◆ Provided data
-- Opening Marker --
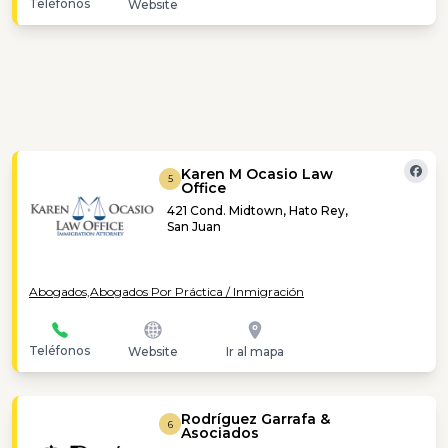
Teléfonos
Website
Karen M Ocasio Law
5
Office
421 Cond. Midtown, Hato Rey,
San Juan
Abogados,
Abogados Por Práctica / Inmigración
Teléfonos
Website
Ir al mapa
Rodríguez Garrafa &
6
Asociados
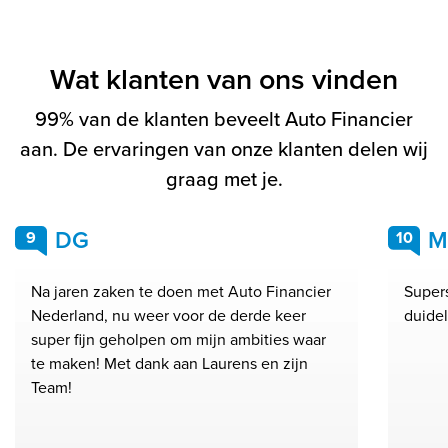
Wat klanten van ons vinden
99% van de klanten beveelt Auto Financier
aan. De ervaringen van onze klanten delen wij
graag met je.
DG
M
9
10
Na jaren zaken te doen met Auto Financier
Supers
Nederland, nu weer voor de derde keer
duidel
super fijn geholpen om mijn ambities waar
te maken! Met dank aan Laurens en zijn
Team!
-- Closing Marker --
Without including any picture, retype the entries exactly.

Teléfonos
Website
Karen M Ocasio Law
5
Office
421 Cond. Midtown, Hato Rey,
San Juan
Abogados,
Abogados Por Práctica / Inmigración
Teléfonos
Website
Ir al mapa
Rodríguez Garrafa &
6
Asociados
Wat klanten van ons vinden
99% van de klanten beveelt Auto Financier
aan. De ervaringen van onze klanten delen wij
graag met je.
DG
M
9
10
Na jaren zaken te doen met Auto Financier
Supers
Nederland, nu weer voor de derde keer
duidel
super fijn geholpen om mijn ambities waar
te maken! Met dank aan Laurens en zijn
Team!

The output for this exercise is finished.